In the March 2023 quarter, the labour force participation rate increased to 72 per cent and the employment rate increased to 69.5 per cent.
Both are the highest rates recorded since the household labour force survey began in 1986.
Employment and the working-age population increased by 23,000 in the March 2023 quarter, Stats NZ said.
Women led the way. In the March 2023 quarter, the seasonally adjusted labour force participation rate for women increased to 67.7 per cent – the highest rate since the series began in 1986.
“Where men’s labour force participation rates have remained fairly stable, women’s rates have been steadily increasing over the last 30 years, narrowing the gap in engagement between men and women in New Zealand’s workforce,” StatsNZ said.
Meanwhile, wages continued to rise.
In the year to the March 2023 quarter, all salary and wage rates (including overtime) as measured by the labour cost index, increased 4.3 per cent, compared with 4.1 per cent in the year to the December 2022 quarter.
Average total weekly earnings (including overtime) per full-time equivalent employee, as measured by the Quarterly Employment Survey (QES), rose 7.1 per cent in the year to the March 2023 quarter.
Average ordinary time hourly earnings in the QES rose 7.6 per cent in the year to the March 2023 quarter.
Labour market data for the first quarter was released at 10.45 - including fresh numbers for the unemployment rate and wage growth.
Reading the tea leaves, economists largely got it right - picking the labour market would stay tight with little change from the previous rate of 3.4 per cent.
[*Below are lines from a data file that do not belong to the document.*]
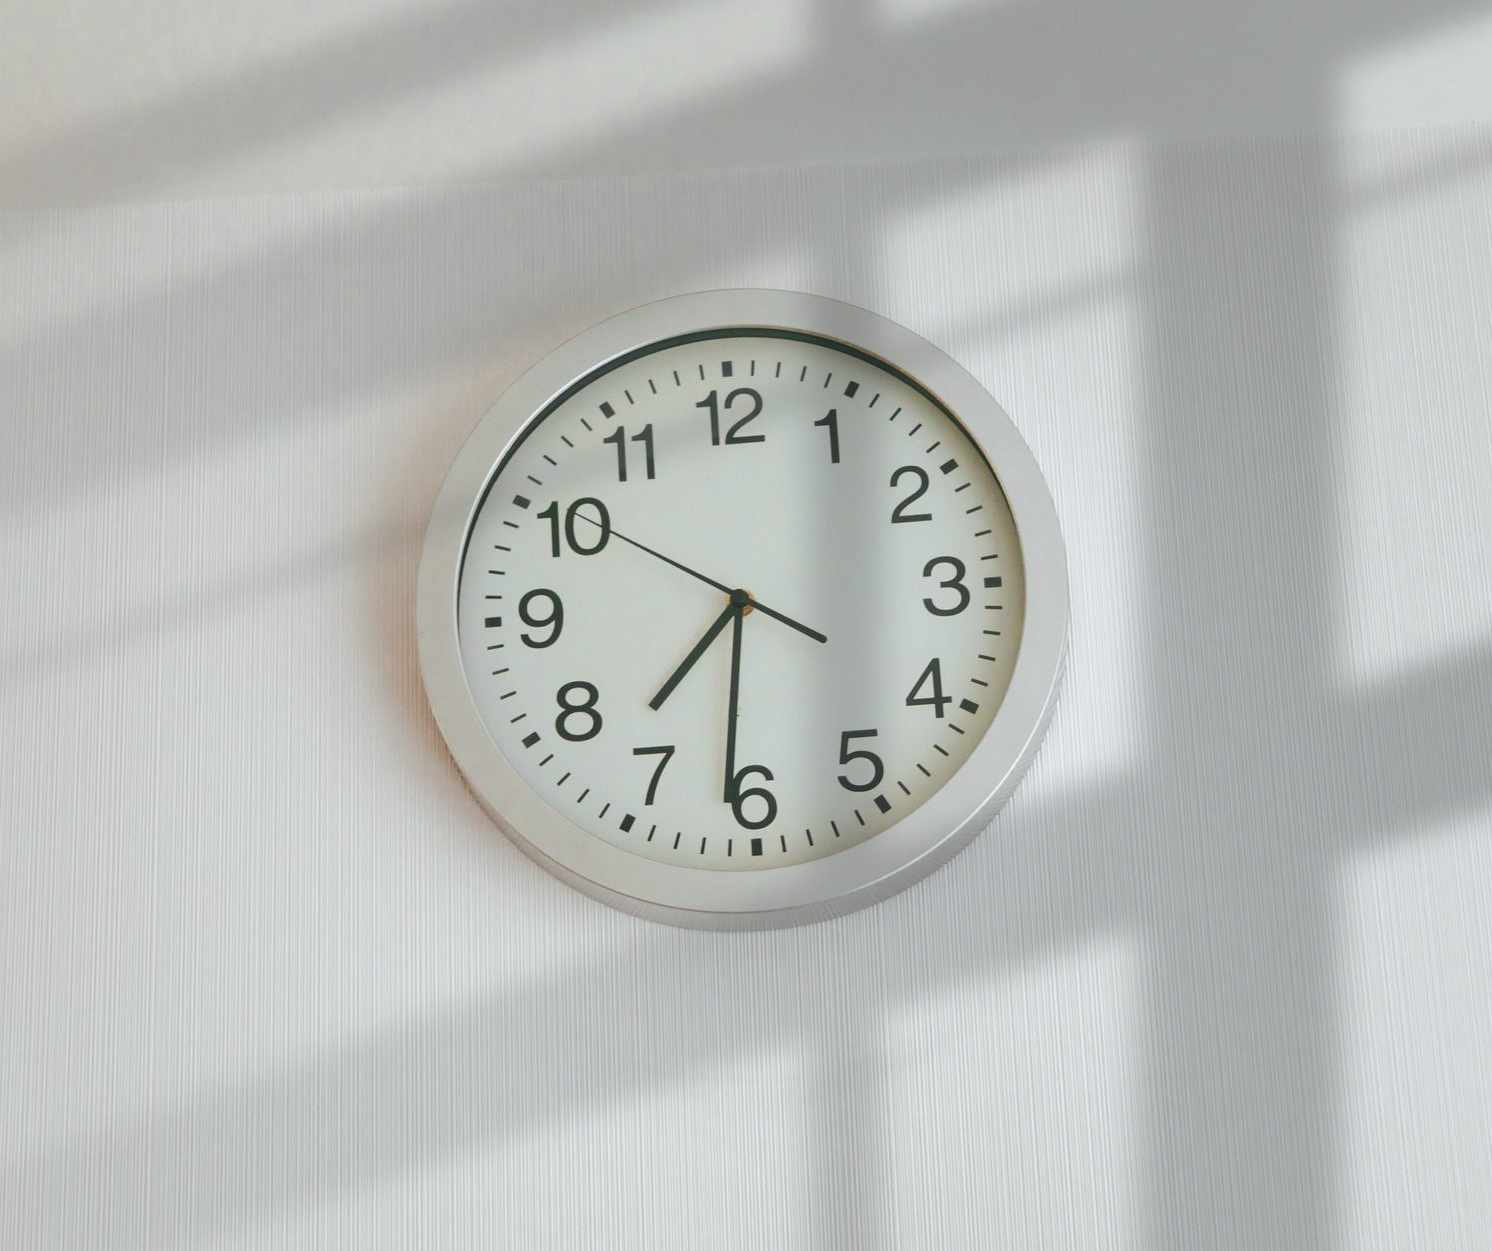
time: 7:31
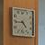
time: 4:44
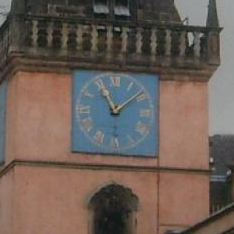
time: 11:08
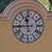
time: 11:44
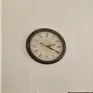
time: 2:19
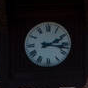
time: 2:16
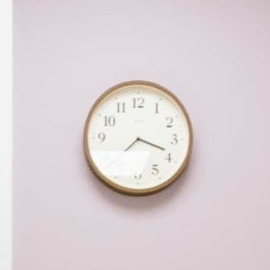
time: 7:18
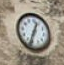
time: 12:32
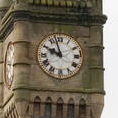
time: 9:57
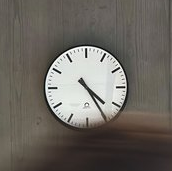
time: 4:24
Westpac and Kiwibank picked no change at all, ASB predicted a slight bump to 3.5 per cent and ANZ picked a dip to 3.3 per cent.
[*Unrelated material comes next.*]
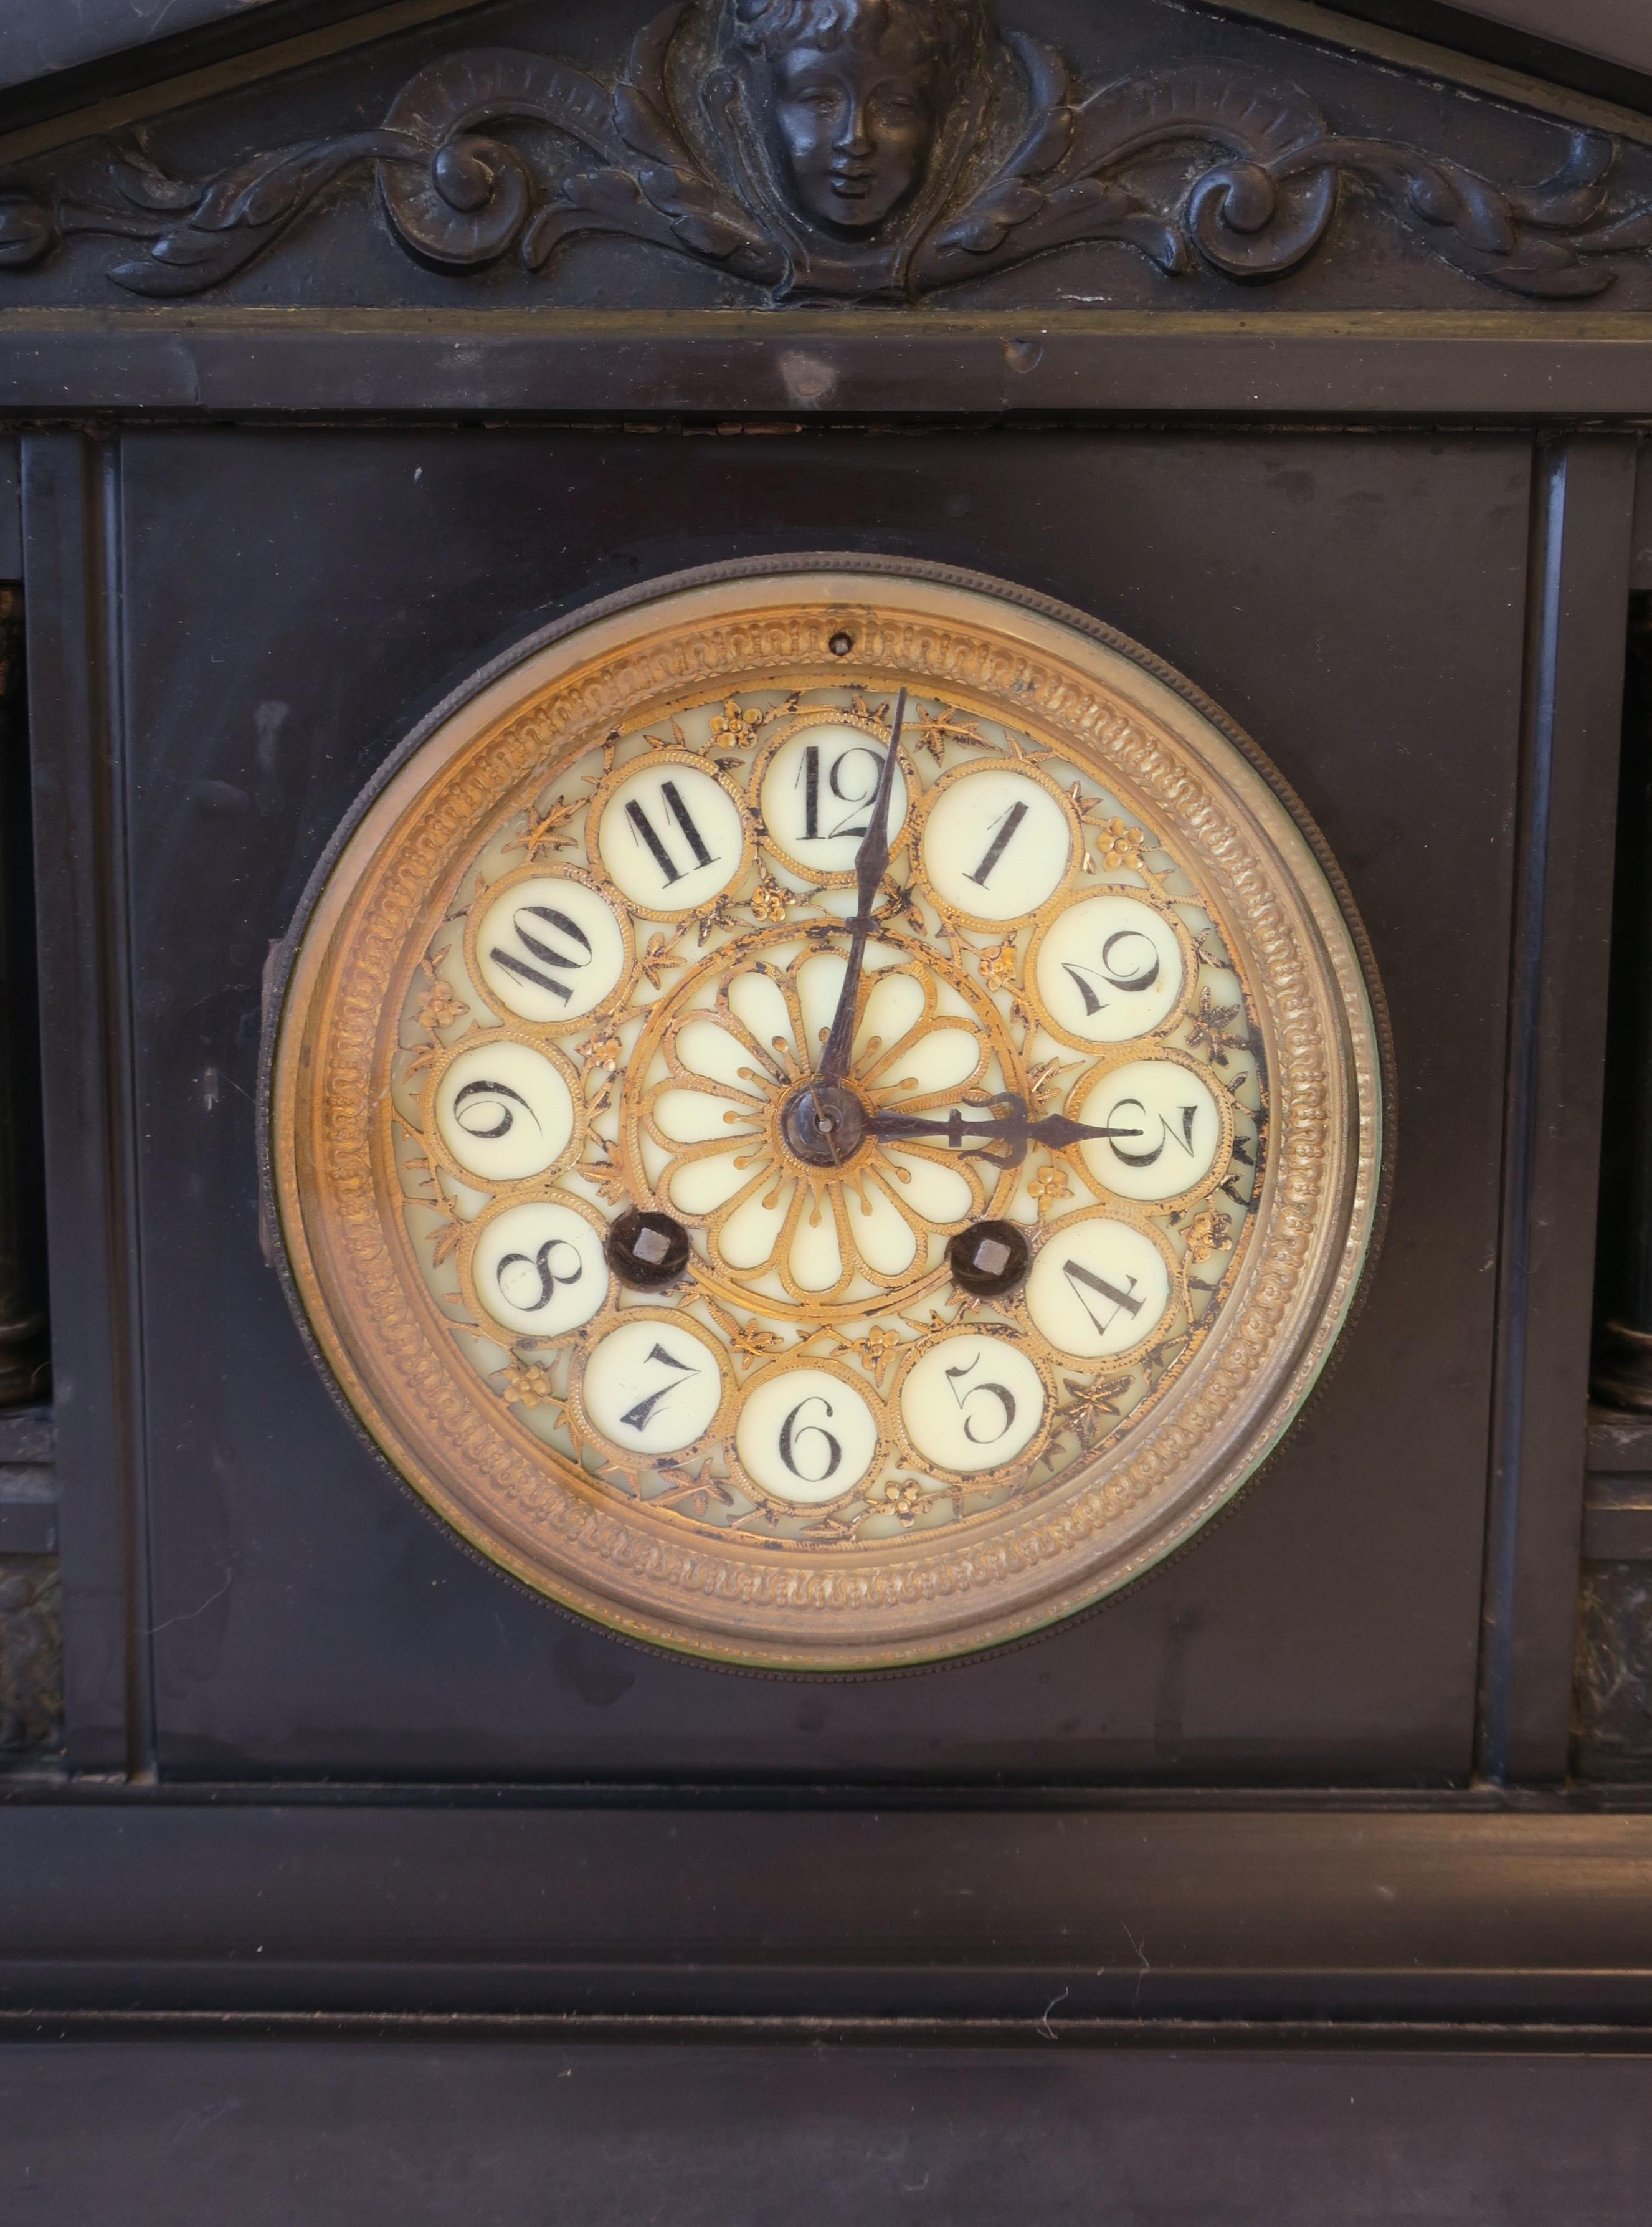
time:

Regardless of where the final number landed, “the labour market remains tight as a drum,” said Kiwibank chief economist Jarrod Kerr.
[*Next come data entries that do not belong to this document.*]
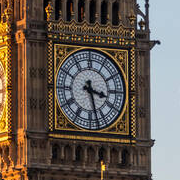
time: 3:27
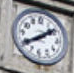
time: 1:39
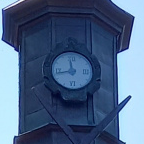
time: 11:43
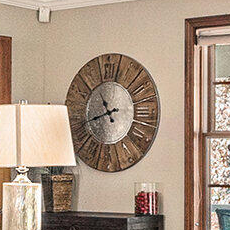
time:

Meanwhile, wage growth would likely continue to lift as labour demand remains strong, and employees sought pay rises in a cost of living crisis, he said.
Kiwibank expects the annual wage bill will hit a new survey high of 4.6 per cent.
Wage growth tended to be the most lagging element of the economic cycle, said Westpac senior economist Michael Gordon.
“With that in mind, we think that the current upturn in wage growth has further to go, even with consumer price inflation now clearly past its peak.
Westpac expects a 1.1 per cent rise in the Labour Cost Index (LCI) for the March quarter, which would take the annual growth rate to a record high of 4.4 per cent.
There is a broad consensus that we are headed toward an unemployment peak of about 5.5 per cent as the economy slows.
Compounding the forecasts for this quarter, on two fronts, is the ongoing fallout from the Auckland flooding and Cyclone Gabrielle.
The weather events add a layer of complexity to the economy through the immediate financial damage they caused - literally wiping out businesses and jobs - as well as adding to labour shortages in the construction sector as the rebuilding gets underway.